- A sketch of John P. Townsend, 1894
- Born: John Pomeroy Townsend 1832 Middlebury, Vermont, U.S.
- Died: 10 September 1898 (aged 65–66) Tarrytown, New York, U.S.
- Occupation: banker
- Title: President of the Knickerbocker Trust; President of the Bowery Savings Bank;
- Spouse: Elizabeth A. Baldwin (1853)
- Children: 3

= John P. Townsend =

American financier (1832–1898)

John Pomeroy Townsend (1832–1898) was an American financier of the Gilded Age. He proudly claimed descent from "old Puritan stock", tracing his ancestry to a Thomas Townsend who settled at Lynn, Massachusetts in 1637.

==Business career==
Townsend was born in Middlebury, Vermont.
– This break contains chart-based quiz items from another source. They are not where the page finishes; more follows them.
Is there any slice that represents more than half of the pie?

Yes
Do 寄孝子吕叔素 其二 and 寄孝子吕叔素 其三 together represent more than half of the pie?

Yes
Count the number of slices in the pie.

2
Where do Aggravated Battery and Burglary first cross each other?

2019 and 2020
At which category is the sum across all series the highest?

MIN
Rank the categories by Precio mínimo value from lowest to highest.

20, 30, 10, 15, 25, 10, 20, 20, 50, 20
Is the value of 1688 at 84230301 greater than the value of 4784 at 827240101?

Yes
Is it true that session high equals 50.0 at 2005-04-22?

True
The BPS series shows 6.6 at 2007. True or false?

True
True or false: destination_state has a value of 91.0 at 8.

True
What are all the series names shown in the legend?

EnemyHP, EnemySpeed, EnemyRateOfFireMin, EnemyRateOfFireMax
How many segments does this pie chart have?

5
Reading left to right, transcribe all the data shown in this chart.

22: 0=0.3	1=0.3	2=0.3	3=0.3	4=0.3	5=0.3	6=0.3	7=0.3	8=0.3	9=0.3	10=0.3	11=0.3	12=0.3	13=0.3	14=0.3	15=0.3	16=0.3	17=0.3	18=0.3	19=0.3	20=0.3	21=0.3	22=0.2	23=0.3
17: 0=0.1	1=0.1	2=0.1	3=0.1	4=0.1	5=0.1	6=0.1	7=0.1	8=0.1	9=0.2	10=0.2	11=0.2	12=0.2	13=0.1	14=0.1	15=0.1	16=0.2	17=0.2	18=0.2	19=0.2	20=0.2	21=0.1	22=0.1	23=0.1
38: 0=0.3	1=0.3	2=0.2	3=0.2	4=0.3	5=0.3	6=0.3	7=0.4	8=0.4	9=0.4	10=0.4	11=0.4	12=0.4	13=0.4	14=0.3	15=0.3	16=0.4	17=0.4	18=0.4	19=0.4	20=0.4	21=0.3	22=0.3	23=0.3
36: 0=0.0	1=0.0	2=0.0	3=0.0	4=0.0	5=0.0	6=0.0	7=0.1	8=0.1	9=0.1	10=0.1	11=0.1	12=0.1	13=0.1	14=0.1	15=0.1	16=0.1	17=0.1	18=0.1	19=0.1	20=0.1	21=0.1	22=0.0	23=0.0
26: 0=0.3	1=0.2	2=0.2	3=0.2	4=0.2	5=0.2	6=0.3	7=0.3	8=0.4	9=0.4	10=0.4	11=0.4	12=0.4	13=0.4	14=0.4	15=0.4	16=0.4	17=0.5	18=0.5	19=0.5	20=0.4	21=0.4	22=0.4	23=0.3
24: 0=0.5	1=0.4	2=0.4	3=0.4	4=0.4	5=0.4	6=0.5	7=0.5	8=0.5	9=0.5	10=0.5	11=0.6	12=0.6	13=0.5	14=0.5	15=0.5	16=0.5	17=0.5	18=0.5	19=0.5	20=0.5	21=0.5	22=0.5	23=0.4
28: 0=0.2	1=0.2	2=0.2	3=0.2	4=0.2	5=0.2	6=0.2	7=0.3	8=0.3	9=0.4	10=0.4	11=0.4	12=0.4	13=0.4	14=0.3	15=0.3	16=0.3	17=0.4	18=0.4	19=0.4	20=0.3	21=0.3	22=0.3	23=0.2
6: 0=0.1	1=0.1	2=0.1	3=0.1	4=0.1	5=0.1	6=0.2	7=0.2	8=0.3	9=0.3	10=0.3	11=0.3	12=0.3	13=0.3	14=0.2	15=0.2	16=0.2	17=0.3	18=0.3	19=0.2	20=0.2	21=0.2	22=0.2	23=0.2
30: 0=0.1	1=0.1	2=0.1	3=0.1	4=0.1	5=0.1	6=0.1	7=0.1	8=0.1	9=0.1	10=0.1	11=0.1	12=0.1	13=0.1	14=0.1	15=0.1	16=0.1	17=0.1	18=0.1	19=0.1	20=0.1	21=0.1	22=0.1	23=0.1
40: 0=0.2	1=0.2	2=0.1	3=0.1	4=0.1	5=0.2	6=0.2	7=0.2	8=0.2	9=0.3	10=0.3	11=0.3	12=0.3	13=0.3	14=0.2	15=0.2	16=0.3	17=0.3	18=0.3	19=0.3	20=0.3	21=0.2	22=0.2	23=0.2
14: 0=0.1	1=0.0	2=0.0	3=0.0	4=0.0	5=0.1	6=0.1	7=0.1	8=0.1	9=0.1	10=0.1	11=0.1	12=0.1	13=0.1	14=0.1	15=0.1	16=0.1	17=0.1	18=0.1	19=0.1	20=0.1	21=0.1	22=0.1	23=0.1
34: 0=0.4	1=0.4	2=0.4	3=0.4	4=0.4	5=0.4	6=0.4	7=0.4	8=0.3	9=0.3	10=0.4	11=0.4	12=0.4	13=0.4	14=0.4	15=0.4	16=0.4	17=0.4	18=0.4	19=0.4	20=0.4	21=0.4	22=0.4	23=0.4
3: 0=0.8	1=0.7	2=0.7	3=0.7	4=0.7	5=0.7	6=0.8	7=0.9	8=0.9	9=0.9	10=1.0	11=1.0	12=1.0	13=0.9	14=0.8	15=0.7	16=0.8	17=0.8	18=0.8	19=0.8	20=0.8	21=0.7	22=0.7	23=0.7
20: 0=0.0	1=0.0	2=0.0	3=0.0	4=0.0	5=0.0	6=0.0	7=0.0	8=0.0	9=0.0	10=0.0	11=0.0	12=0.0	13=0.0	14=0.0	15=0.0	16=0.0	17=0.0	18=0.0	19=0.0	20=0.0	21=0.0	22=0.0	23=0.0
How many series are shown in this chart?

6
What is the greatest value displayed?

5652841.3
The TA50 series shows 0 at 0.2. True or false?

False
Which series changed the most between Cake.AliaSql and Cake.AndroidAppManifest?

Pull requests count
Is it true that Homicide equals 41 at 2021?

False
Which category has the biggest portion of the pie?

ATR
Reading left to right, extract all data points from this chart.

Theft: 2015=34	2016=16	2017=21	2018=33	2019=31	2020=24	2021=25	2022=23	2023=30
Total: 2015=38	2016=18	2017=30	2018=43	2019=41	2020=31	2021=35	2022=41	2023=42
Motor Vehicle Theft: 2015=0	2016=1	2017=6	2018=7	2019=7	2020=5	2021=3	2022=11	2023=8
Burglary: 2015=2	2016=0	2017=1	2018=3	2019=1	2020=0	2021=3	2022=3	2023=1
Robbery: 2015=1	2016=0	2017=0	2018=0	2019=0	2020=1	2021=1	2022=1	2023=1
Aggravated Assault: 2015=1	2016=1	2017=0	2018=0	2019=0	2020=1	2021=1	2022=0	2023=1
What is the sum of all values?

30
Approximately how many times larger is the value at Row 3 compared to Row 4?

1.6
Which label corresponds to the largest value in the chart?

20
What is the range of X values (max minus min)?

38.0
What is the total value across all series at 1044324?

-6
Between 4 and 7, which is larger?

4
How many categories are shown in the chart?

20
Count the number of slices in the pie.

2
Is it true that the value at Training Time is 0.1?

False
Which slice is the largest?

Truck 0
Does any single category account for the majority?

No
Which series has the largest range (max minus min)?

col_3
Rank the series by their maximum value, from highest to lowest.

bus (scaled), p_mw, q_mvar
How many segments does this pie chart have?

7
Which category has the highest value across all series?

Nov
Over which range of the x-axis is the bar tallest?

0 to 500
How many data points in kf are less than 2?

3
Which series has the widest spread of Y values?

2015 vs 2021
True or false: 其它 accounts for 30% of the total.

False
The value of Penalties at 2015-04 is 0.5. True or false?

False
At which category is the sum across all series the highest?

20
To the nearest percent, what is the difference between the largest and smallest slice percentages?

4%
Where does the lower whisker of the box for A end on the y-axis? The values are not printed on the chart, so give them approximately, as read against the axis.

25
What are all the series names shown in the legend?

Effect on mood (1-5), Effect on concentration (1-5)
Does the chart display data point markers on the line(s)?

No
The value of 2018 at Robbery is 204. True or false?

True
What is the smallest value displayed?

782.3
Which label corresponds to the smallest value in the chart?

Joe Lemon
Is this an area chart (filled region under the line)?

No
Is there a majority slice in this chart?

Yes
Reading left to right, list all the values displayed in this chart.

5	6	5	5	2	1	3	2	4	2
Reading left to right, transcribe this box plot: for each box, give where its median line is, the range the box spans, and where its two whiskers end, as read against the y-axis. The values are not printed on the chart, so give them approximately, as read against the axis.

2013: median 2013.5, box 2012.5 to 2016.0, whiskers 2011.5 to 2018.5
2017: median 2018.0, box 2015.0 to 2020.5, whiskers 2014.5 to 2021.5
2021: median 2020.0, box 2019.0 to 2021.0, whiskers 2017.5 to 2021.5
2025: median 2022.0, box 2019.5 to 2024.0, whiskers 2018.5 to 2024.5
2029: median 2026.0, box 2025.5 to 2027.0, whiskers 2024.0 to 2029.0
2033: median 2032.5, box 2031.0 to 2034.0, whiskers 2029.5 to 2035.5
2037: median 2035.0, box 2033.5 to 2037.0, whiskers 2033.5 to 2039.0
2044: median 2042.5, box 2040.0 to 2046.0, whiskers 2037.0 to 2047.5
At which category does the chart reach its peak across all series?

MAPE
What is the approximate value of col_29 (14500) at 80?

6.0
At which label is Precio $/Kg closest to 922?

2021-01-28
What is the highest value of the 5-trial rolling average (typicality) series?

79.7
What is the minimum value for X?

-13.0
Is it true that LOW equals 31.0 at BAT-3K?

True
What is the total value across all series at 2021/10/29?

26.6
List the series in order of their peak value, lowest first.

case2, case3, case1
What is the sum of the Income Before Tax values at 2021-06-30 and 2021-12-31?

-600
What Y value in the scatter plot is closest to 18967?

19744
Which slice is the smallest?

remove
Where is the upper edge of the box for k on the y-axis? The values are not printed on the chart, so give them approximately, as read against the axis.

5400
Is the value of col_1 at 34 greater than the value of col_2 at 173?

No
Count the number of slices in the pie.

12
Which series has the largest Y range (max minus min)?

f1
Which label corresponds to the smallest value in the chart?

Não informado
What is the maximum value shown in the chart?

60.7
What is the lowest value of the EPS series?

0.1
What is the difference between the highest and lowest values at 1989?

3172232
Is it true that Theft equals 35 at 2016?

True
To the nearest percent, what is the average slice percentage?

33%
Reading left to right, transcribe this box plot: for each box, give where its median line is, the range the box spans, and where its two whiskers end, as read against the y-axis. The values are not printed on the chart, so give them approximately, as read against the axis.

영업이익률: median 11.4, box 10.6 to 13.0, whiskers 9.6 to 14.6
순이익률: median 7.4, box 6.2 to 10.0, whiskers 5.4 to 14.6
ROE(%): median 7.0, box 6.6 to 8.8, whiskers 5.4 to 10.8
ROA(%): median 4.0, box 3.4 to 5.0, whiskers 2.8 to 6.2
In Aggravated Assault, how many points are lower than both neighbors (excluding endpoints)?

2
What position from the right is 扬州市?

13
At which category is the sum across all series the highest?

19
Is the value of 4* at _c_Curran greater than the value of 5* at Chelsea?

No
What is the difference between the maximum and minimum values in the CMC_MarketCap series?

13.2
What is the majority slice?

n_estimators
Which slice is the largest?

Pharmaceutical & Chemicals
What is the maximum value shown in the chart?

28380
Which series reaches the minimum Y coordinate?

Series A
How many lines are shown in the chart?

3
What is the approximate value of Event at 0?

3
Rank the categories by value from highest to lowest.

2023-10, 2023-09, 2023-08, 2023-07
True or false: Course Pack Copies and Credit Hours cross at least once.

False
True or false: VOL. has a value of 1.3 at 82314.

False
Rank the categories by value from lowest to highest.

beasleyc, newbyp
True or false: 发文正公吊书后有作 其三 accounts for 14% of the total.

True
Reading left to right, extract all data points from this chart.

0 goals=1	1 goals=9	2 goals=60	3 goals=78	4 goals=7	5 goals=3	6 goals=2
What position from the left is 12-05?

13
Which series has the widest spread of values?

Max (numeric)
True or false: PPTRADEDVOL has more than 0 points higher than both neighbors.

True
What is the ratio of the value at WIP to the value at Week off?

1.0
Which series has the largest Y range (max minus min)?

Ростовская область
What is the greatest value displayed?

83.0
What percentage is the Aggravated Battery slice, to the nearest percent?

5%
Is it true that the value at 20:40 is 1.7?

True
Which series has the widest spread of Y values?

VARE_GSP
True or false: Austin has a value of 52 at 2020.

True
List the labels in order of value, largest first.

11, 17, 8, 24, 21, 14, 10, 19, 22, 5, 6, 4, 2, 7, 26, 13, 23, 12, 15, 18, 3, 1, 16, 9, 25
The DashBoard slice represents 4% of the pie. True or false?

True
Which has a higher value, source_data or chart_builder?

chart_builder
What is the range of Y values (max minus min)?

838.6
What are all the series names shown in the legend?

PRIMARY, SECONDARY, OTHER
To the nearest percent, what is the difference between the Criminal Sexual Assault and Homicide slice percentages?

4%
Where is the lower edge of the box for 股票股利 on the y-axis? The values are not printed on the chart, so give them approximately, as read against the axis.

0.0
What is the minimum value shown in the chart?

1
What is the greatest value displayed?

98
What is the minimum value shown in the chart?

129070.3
He began his business career in New York City in 1850. He became Second Vice-President of the Bowery Savings Bank from 1875 to 1883, First Vice-President from 1883 to 1894, and President from 1894 to his death in 1898; he was also President of the Maritime Exchange from 1883 to 1888, Treasurer of the New York Produce Exchange in 1887, a member of the Chamber of Commerce, and from 1889 President of the Knickerbocker Trust Company. Other positions included president of the Municipal Gas-Light Company of Rochester; director of the Long Island Railroad Company; and secretary and manager of the Hospital for the Ruptured and Crippled.

==Writings==
Townsend was also a writer on economic matters, his publications including the chapters on U.S. Savings Banks in volume 2 of A History of Banking in all the Leading Nations (1896), as well as writings on the Free Silver controversy.

==Death==
On 10 September 1898, Townsend died suddenly of a heart attack shortly after dinner at his summer house in Tarrytown, New York.